Phase 1 trials test safety and dosing in small groups (often 20–80 healthy volunteers or patients). Phase 2 trials evaluate efficacy and side effects in larger groups (100–300 patients with the target condition). Phase 3 trials confirm efficacy and monitor safety in the largest groups (300–3,000+ patients) and form the basis of an FDA approval submission. Phase 4 studies happen after a treatment is approved, monitoring long-term safety and effectiveness in real-world use. Some trials register without a phase — common for device, behavioral, or observational studies.

Where does this trial data come from?

All trial data is pulled directly from the ClinicalTrials.gov API v2, the official federal trial registry maintained by the National Library of Medicine at NIH. Under FDAAA 801, most U.S. drug and device trials are required to register, making ClinicalTrials.gov the most comprehensive source. Sponsors are responsible for keeping their listings current; trial status can shift between data refreshes.

How This Sponsor Page Is Built

Every count on this page is derived directly from ClinicalTrials.gov API v2 records. Trial counts include all trials currently registered to this sponsor; the recruiting count reflects trials with status "Recruiting" or equivalent. Plain-English eligibility translations on each linked trial page preserve the original clinical text alongside an accessible version. Read the full methodology for the data pipeline and limitations.

Source: ClinicalTrials.gov API v2, maintained by the National Library of Medicine at NIH. Public domain. Cite as: "TrialFinderData. Data: ClinicalTrials.gov."

Medical disclaimer: This page is informational, not medical advice. Talk to your doctor about whether a clinical trial is right for you.

Last updated 2026-06-07 · 3 trials tracked for Boston Scientific Corporation.

The this entity record above pulls directly from the NIH ClinicalTrials.gov registry. What follows is the per-entity context — how this entity sits in the broader U.S. clinical trials and research registries distribution and which underlying factors drive the headline numbers.

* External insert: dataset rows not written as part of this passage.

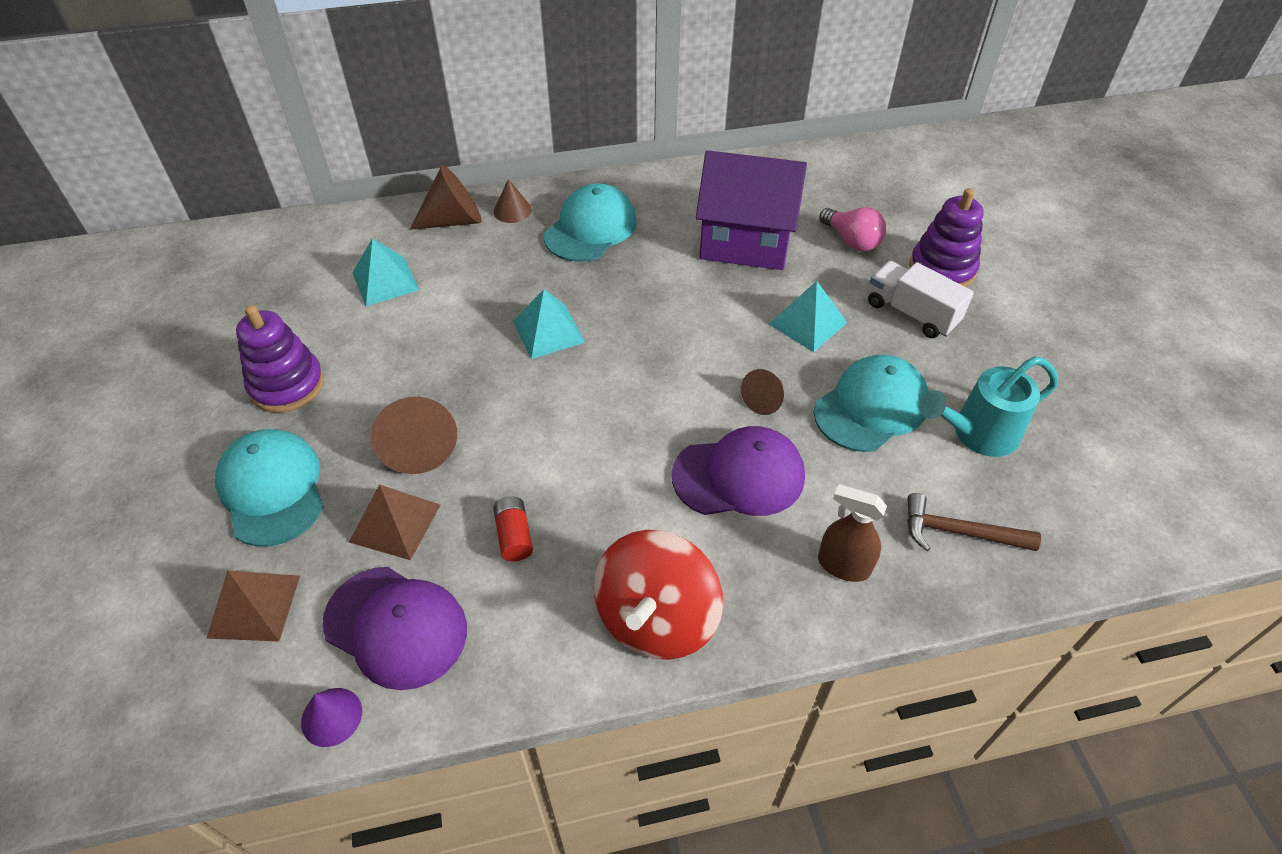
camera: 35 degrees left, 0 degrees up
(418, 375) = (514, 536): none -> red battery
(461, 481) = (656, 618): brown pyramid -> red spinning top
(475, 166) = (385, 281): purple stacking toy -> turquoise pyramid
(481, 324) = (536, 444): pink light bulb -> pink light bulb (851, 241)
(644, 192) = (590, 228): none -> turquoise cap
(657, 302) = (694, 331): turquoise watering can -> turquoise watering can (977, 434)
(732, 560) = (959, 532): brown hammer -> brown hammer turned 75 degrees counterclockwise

The methodology behind every numeric value on this page is publicly documented on the the NIH ClinicalTrials.gov registry portal and described in detail on this site’s methodology page. Refresh cadence varies by underlying series; the page surfaces the as-of date for each number so readers can trace any figure back to the source release.

For readers using this page as a decision input, the related-entity pages elsewhere on the site provide the comparison set. The most useful comparison for this entity is typically a peer within active and historical clinical trials with similar size, similar exposure, or similar geography — not the national-level summary alone.